C. S. Lewis lo expresó de esta manera: “Ha habido momentos en que creo que no deseamos el cielo; pero con mayor frecuencia me encuentro pensando si acaso, en lo más profundo de nuestros corazones, hemos alguna vez deseado otra cosa”1 (El problema del dolor, 150). Él está hablando del deseo en el núcleo de todos nuestros deseos, la sed que nunca se apaga con nada que encontremos en este mundo: nuestro deseo por Dios.
Nuestro anhelo inapaciguable
Lewis llama a este deseo central “la firma secreta de cada alma, el anhelo incomunicable e inapaciguable, el objeto que deseábamos antes de conocer a nuestras esposas, o hacernos de amigos, o elegir nuestro trabajo, y que aun desearemos en nuestro lecho de muerte, cuando la muerte ya no sepa de esposa, o amigo, o trabajo”1 (152).
Este “anhelo inapaciguable” es una experiencia diaria para nosotros en mayor o menor grado. Su presencia es omnipresente en nuestras búsquedas. Sin embargo, saciar esta sed se nos escapa en cada pozo terrenal del que bebemos. Y ninguna mansión celestial ni Maserati tampoco la satisfará. Solo Una Cosa lo hará. Como dice Randy Alcorn:
Podemos imaginar que queremos mil cosas diferentes, pero Dios es a quien realmente anhelamos. Su presencia trae satisfacción, Su ausencia trae sed y anhelo. Nuestro anhelo por el cielo es un anhelo por Dios.2 (El cielo, 165)
Dios Mismo es “la fuente de aguas vivas”; aparte de Él, cualquier otra cisterna que excavemos nos dejará secos (Jeremías 2:13). Solo Él puede darnos la bebida que acabará para siempre con nuestra sed más profunda (Juan 4:14). Nuestra sed insaciable, nuestro deseo inapaciguable, es un deseo por Dios (Salmo 63:1-2). Esto es lo que la Biblia revela de cabo a rabo.
Cielo de los Cielos
Escuchamos este deseo por Dios a través de los Salmos, especialmente aquellos que expresan el vacío roto de las cisternas terrenales:
¿A quién tengo yo en los cielos sino a Ti? Y fuera de Ti nada deseo en la tierra. Mi carne y mi corazón desfallecen; Mas la roca de mi corazón y mi porción es Dios para siempre. (Salmo 73:25-26)
Escuchamos esto en sus declaraciones de que “mejor es un día en Tus atrios [de Dios] que mil fuera de ellos” (Salmo 84:10) y que Dios era “[su] alegría y [su] gozo” (Salmo 43:4).
Vemos este deseo en el profeta Moisés, quien “teniendo por mayores riquezas el vituperio de Cristo que los tesoros de los egipcios; porque tenía puesta la mirada en el galardón” (Hebreos 11:26) —la única recompensa que realmente deseó: Dios (Éxodo 33:18).
Vemos este deseo en el apóstol Pablo, quien “[estimó] todas las cosas como pérdida por la excelencia del conocimiento de Cristo Jesús, [su] Señor” y “lo [perdió] todo… [teniéndolo] por basura, para ganar a Cristo” (Filipenses 3:8) —el único premio que realmente valoraba (Filipenses 3:14).

********************

> CONSIGNA: Continúe el texto sobre el anhelo por Dios a partir de su última oración.

> DATOS REGISTRADOS:
********************

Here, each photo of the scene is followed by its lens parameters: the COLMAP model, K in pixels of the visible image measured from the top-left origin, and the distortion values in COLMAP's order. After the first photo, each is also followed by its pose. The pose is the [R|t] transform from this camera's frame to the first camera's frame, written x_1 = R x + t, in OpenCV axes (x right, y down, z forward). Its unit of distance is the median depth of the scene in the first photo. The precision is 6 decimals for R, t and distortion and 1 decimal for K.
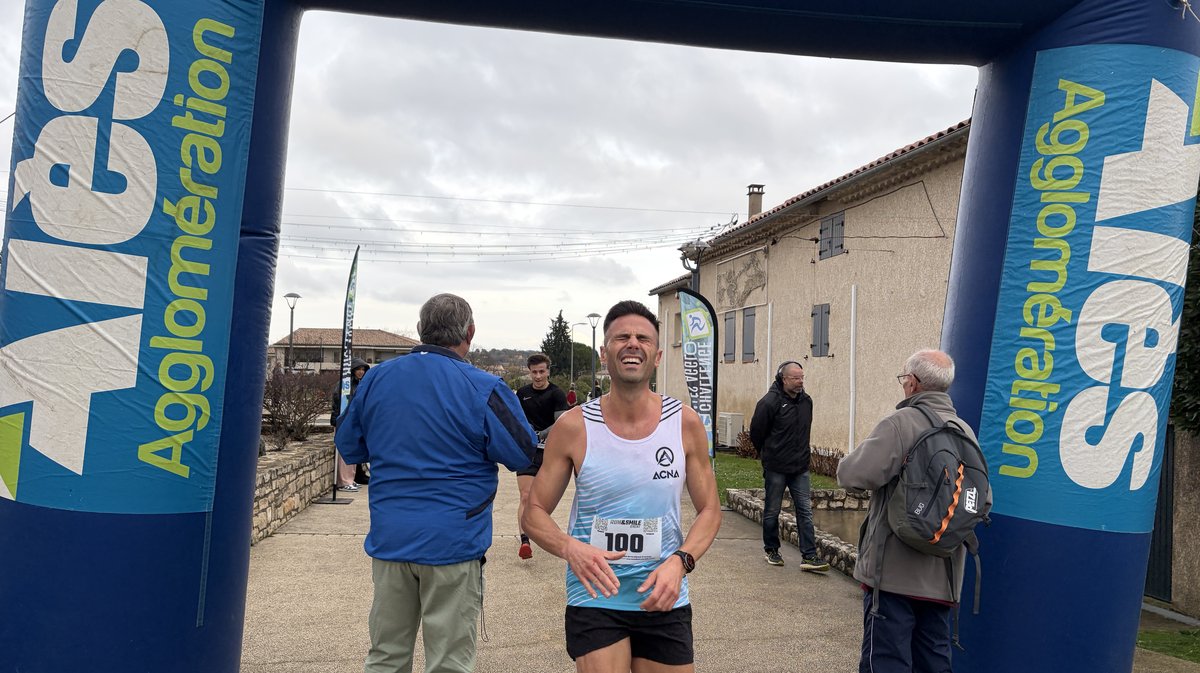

********************

> RESULTADO:
Y escuchamos este deseo en los mismos labios del Mismo Señor Jesús: “Esta es la vida eterna: que te conozcan a Ti, el único Dios verdadero, y a Jesucristo, a quien has enviado” (Juan 17:3). Dios no solo nos da vida eterna, Él es la vida, la misma Fuente y Esencia de la vida eterna (Juan 11:25-26).
En este sentido, la Biblia es en gran medida un libro sobre el cielo. Porque en el centro de la historia redentora, la cúspide de la revelación bíblica, descubrimos que la misma razón por la que Jesús vino a la tierra, la razón por la que “padeció [en la cruz brutal] una sola vez por los pecados, el justo por los injustos”, fue “para llevarnos a Dios” (1 Pedro 3:18). Y al darnos a Dios, Él nos está dando el cielo. Dios, en su integridad trinitaria, Él Mismo es nuestra vida, nuestra máxima ganancia, nuestro gran galardón, nuestra alegría y gozo, nuestra porción para siempre y nuestro hogar eterno. Él es el mismísimo Cielo de los cielos.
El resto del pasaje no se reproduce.